It is not possible to do justice to Jean-Luc Godard's "La Chinoise" after only one showing; it may not be possible to sit through it twice; and even if it were subjected to the most astute and piercing analysis, I don't know if it would be worth the trouble.

The film is at once confusing, infuriating, brilliant and boring as only a prolonged reading citing chapter and verse of Marxism-Maoism can be.

Ostensibly the film is "about" five very young, bourgeois men and women in a pro-Maoist Communist cell in Paris; they are fighting against Russian "revisionism."

The characters quote interminably from Marx, Lenin, Stalin, Bukharin and Mao, Mao, Mao. (There's even a rock song "It's the little red book which makes everything work; read Mao, Mao, Mao." This film should make his royalties jump.)

Even the friends I had counted on for dialectical support fell asleep.But these endless quotations are smashed into brilliantly — and obscurely, with everything from comic strips, Sgt. Fury and Capt. America Superman, photos of Malraux and Malcolm X, Mao over a kitchen sink and Alice in Wonderland asking: "What made me discover "Marxism-Leninism?"

There's a drama enacting the tragedy of Vietnam with President Johnson wearing the head mask of a paper tiger. His telephone conversation with Kosygin demonstrates that there are two kinds of Communism, one to shake hands with in Europe and one to fight in Asia. Meanwhile the Vietnamese girl (Yvonne, a French country girl) in a scene shot completely in red, shoots tackatackata from behind a barricade of Mao's little red books, and bleeding, cries "Hurry up, Mr. Kosygin."

One character comments about another, "She is confusing Marxism and theater," but "art is not a reflection of reality but the reality of reflection." An actor named Guillaume Meister, winds bandages around his face to show what happened to demonstrating protesting Chinese students in Moscow who were clubbed by Russian police. When he unwinds the bandages, there are no wounds at all. "What are those Chinese, comedians?" "We must be different from our parents," says the actor whose father worked in Artaud's Theater of Cruelty." "My father fought against the Germans and now he manages a Club Mediterranee which is built along the same lines as a concentration camp."

A girl is completely shrouded in black, only her legs showing. Her voice asks: "Why are you looking at me like the whites in America look at the blacks or the Arabs look at the Jews or vice versa and in the Communist world, the way the Russians look at the Chinese?"

Godard borrows liberally from Mao ( I learned from Mark Woodcock who did the subtitles) even for some of the dramatic dialogue. "Where do 'correct' ideas come from?" The cell members argue. "They fall from the sky," answers Yvonne who admits she also works as a prostitute when Henri can't sell his Red Guard papers. "I know it's a contradiction," she says sweetly and solemnly, "I'm a living proof of the correct handling of contradictions."
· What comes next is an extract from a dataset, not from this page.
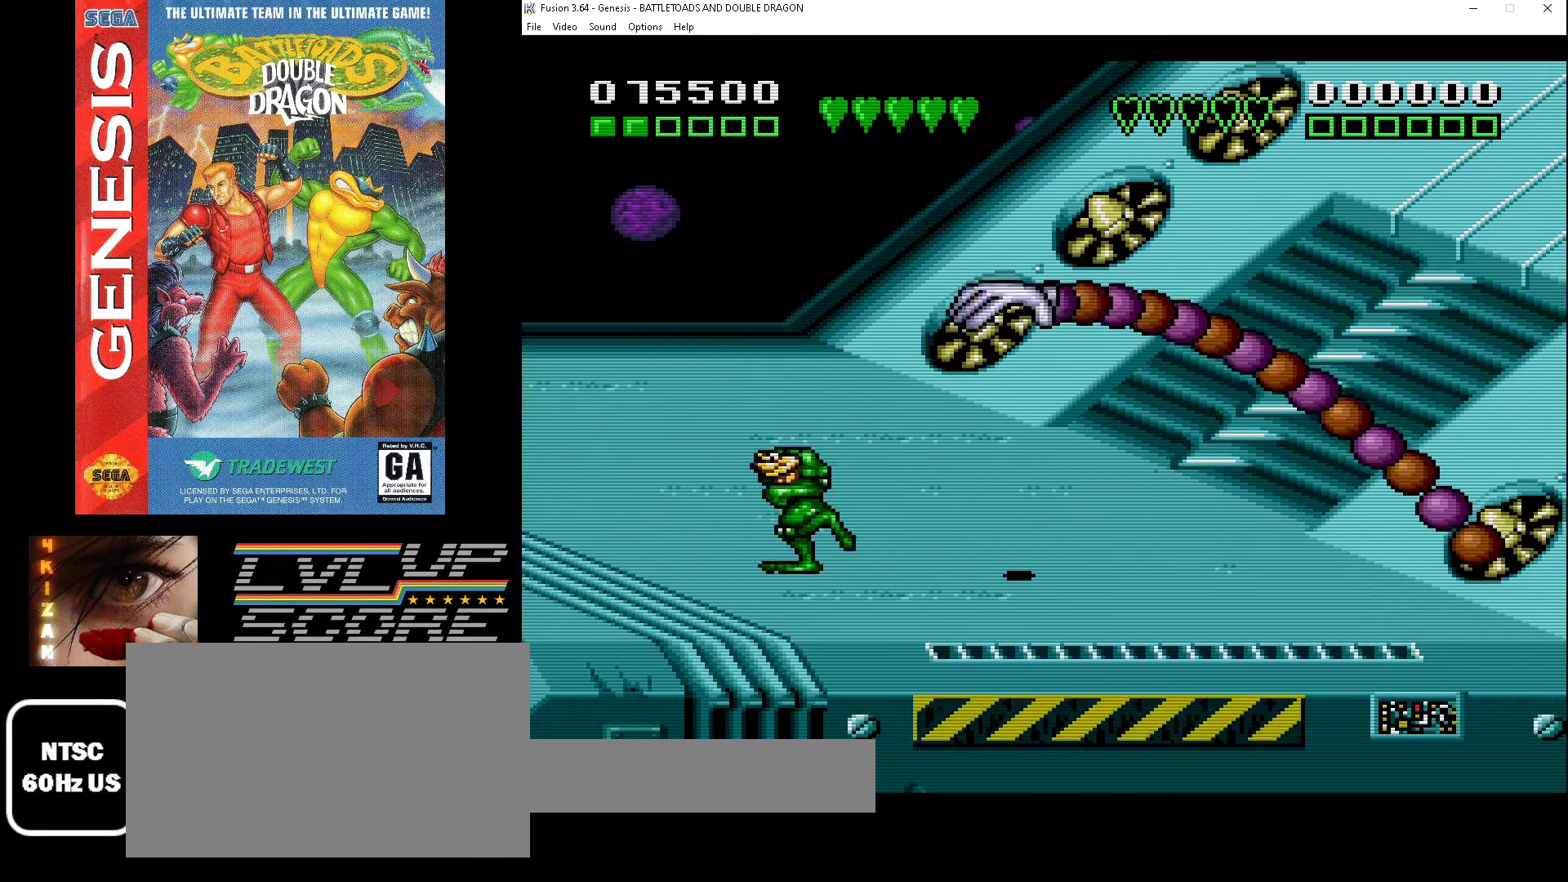
{"buttons": ["DPAD_DOWN", "DPAD_RIGHT"], "events": [[133, "DPAD_UP", "down"], [333, "DPAD_UP", "up"], [367, "DPAD_DOWN", "down"], [400, "DPAD_LEFT", "up"], [433, "DPAD_RIGHT", "down"]]}
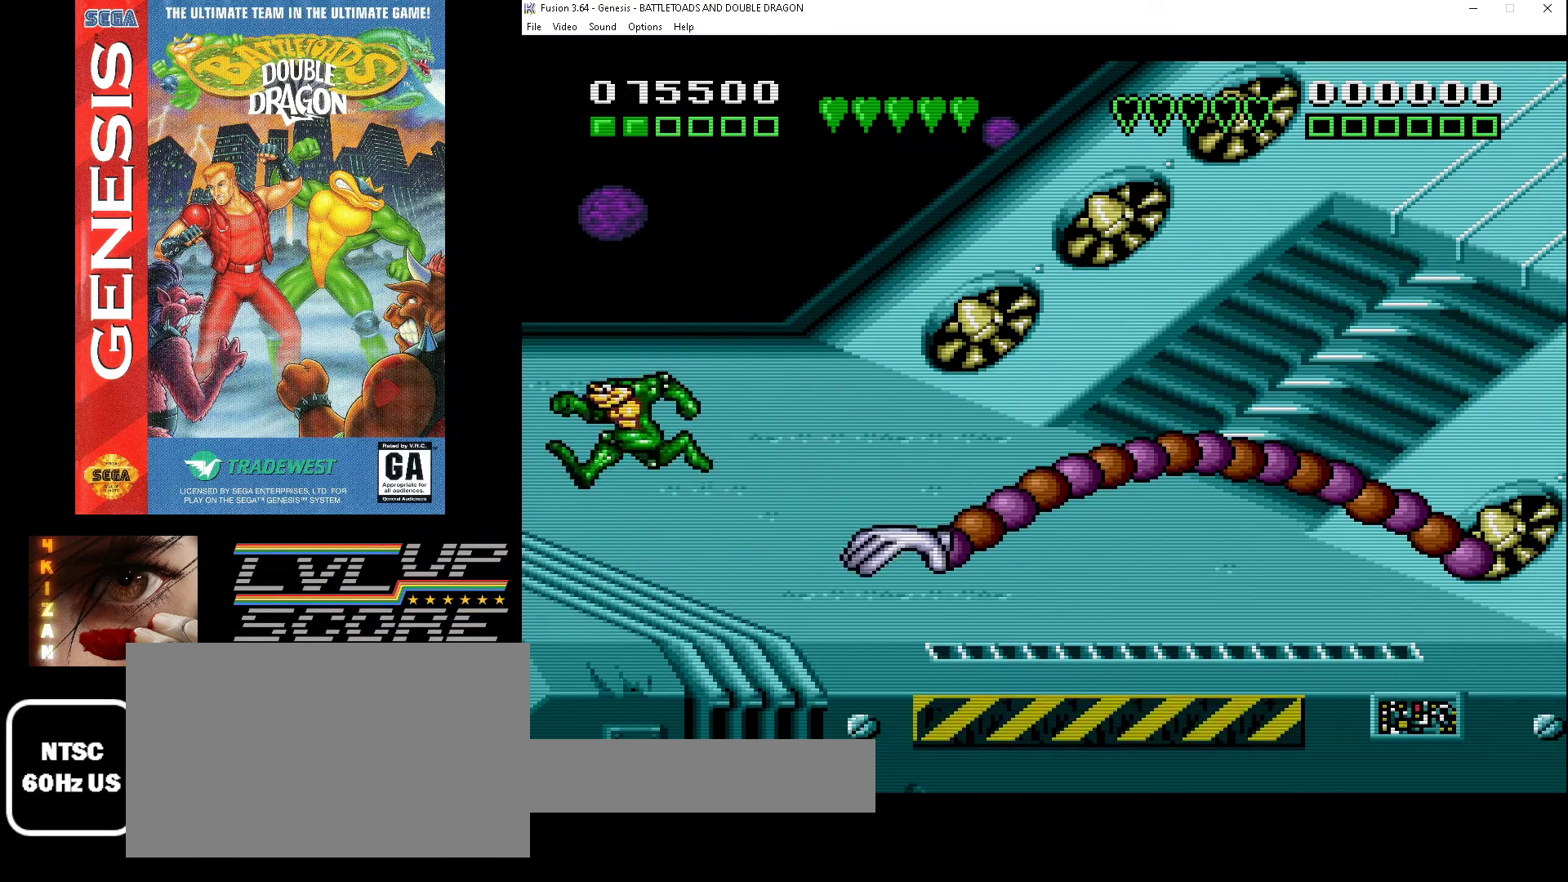
{"buttons": [], "events": [[100, "DPAD_DOWN", "up"], [200, "DPAD_DOWN", "down"], [367, "A", "down"], [367, "DPAD_DOWN", "up"], [467, "A", "up"], [467, "DPAD_DOWN", "down"], [500, "DPAD_DOWN", "up"], [500, "DPAD_RIGHT", "up"]]}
Veronique, a philosophy student, and daughter of a banker, is finally driven by some senseless "revolutionary" impulse toward terrorism, to murder the visiting Russian "minister of culture" who just happens to be named Sholokov. Murdering the wrong man because she has misread his room number, she cries, "Merde!" and goes back to murder again. At the end of the film, her voice says, "Ok, it's fiction but it has brought me closer to reality. I've only made the first step on a very long march." "End of beginning" declares the last sub-title.

Godard, in an interview in France, said the two girls were presented "sympathetically, even tenderly" and that from them, one has to draw the film's conclusion — the conclusion that is also Chou-en Lai's — that they have not made the great leap forward, simply that the Cultural Revolution is no more than a first step ten thousand times longer than the first." He concludes that Veronique, played by Anna Wiazemsky, Godard's wife and granddaughter of Francois Mauriac, tells Francis Jeanson (who is, in real life, her philosophy teacher) about her desire to close down the university as the Red Guards did in China since universities are "instruments of class culture." She wants to bomb the university, kill a few students and scare others.

"I think the only thing you know," Jeanson responds, "is that the present system is hateful to you."

"It's not only that it's hateful to us," she answers, "but it's bad."